On the Hot Line. There is obviously a pressing need for franker conversation between parents and children on the subject of drugs, a fact that communities are only now beginning to face. In Florida's Broward County, Dr. David J. Lehman persuaded the school board last winter to adopt a six-hour "TeenAge Alert" course on drugs as part of the basic curriculum from the ninth grade up. The board also sponsors a companion "Parental Alert" course one night a week. Jacksonville, Sarasota and West Palm Beach have adopted similar programs, which will commence when school starts again next month. In Texas, the Houston Bar Association and the Harris County Medical Society have initiated a program patterned after the one in Broward County; last spring, two-man teams (one lawyer, one doctor) gave drug lectures at 82 Houston secondary schools. Denver District Attorney James D. Mc-Kevitt has been storming Colorado lecturing to teen-agers and, equally important, their parents. "I don't preach," he says. "You can't overdramatize.
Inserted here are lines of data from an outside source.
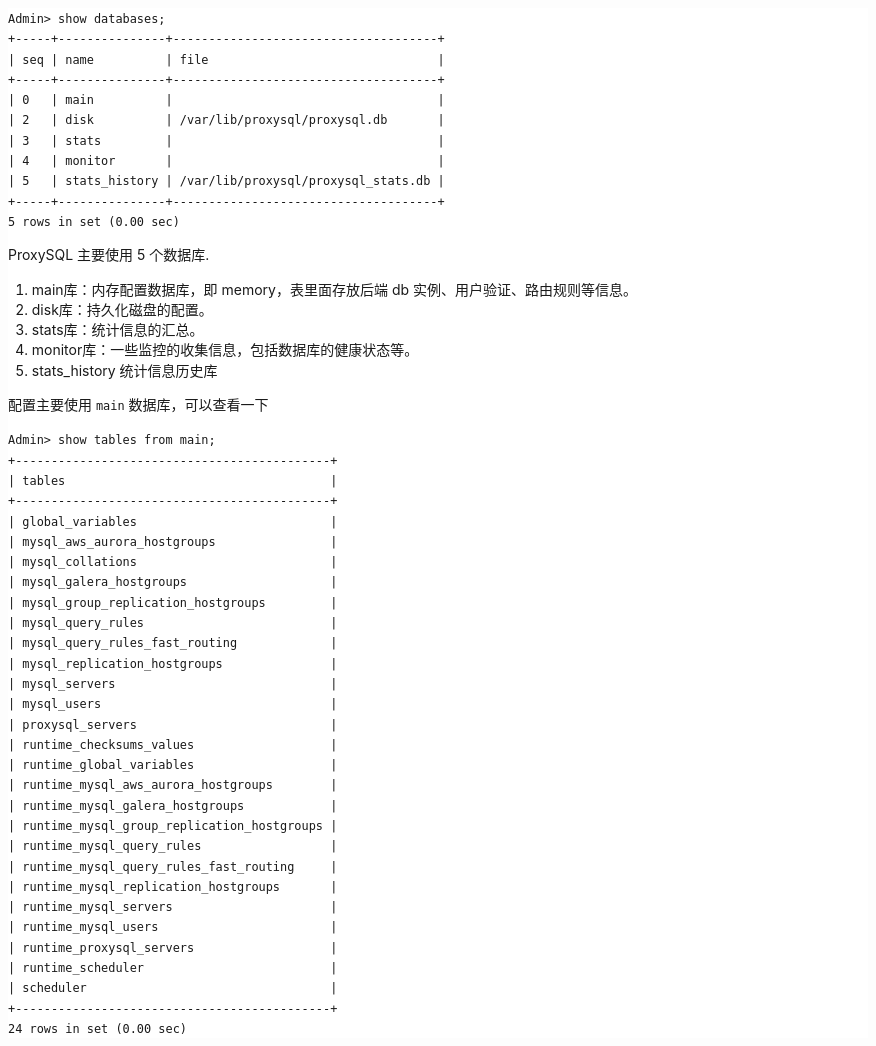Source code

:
 ```terminal
Admin> show databases;
+-----+---------------+-------------------------------------+
| seq | name          | file                                |
+-----+---------------+-------------------------------------+
| 0   | main          |                                     |
| 2   | disk          | /var/lib/proxysql/proxysql.db       |
| 3   | stats         |                                     |
| 4   | monitor       |                                     |
| 5   | stats_history | /var/lib/proxysql/proxysql_stats.db |
+-----+---------------+-------------------------------------+
5 rows in set (0.00 sec)

```

ProxySQL 主要使用 5 个数据库.
1. main库：内存配置数据库，即 memory，表里面存放后端 db 实例、用户验证、路由规则等信息。
2. disk库：持久化磁盘的配置。
3. stats库：统计信息的汇总。
4. monitor库：一些监控的收集信息，包括数据库的健康状态等。
5. stats_history 统计信息历史库

配置主要使用 `main` 数据库，可以查看一下

```terminal
Admin> show tables from main;
+--------------------------------------------+
| tables                                     |
+--------------------------------------------+
| global_variables                           |
| mysql_aws_aurora_hostgroups                |
| mysql_collations                           |
| mysql_galera_hostgroups                    |
| mysql_group_replication_hostgroups         |
| mysql_query_rules                          |
| mysql_query_rules_fast_routing             |
| mysql_replication_hostgroups               |
| mysql_servers                              |
| mysql_users                                |
| proxysql_servers                           |
| runtime_checksums_values                   |
| runtime_global_variables                   |
| runtime_mysql_aws_aurora_hostgroups        |
| runtime_mysql_galera_hostgroups            |
| runtime_mysql_group_replication_hostgroups |
| runtime_mysql_query_rules                  |
| runtime_mysql_query_rules_fast_routing     |
| runtime_mysql_replication_hostgroups       |
| runtime_mysql_servers                      |
| runtime_mysql_users                        |
| runtime_proxysql_servers                   |
| runtime_scheduler                          |
| scheduler                                  |
+--------------------------------------------+
24 rows in set (0.00 sec)

```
You've got to draw them out."
In California, the citizens of Palos Verdes have hired a full-time narcotics-education official (salary: $16,000) and set up a 24-hour-a-day "hot line," which troubled parents or children can use to call one of four churches for assis tance. Depending on the seriousness of the case, the caller is referred to a group-therapy session, a minister or a psychiatrist; more than a dozen doctors, lawyers and ministers are contributing their time.
Nothing, it seems, opens the generation gap wider than drugs. Says Palos Verdes' Rev. Mel Knight: "The kids know more about drugs than their parents, and the kids know that they know more. That makes it tough for a parent to have much influence." Yet, while it is certainly true that parents need to develop more knowledge and empathy, it is also true that their children may not know quite as much as they think they do. The final verdict on the safety or peril of pot is yet to be rendered, but youth should at least be willing to recognize that there are definite dangers in the use of Methedrine and LSD.
Even the youngest have heard the words, and from that point it is not much of a jump to trial and error. Consider what happened when Lieut. Joseph Wysocki, of the Redondo Beach, Calif., police went to lecture kindergarten tots on crossing the street safely. "Do you know why I'm here?" he cooed to the little angels. A tiny blonde girl raised her hand. "I know. You're going to tell us about DSL." She got the letters backward, but give her time.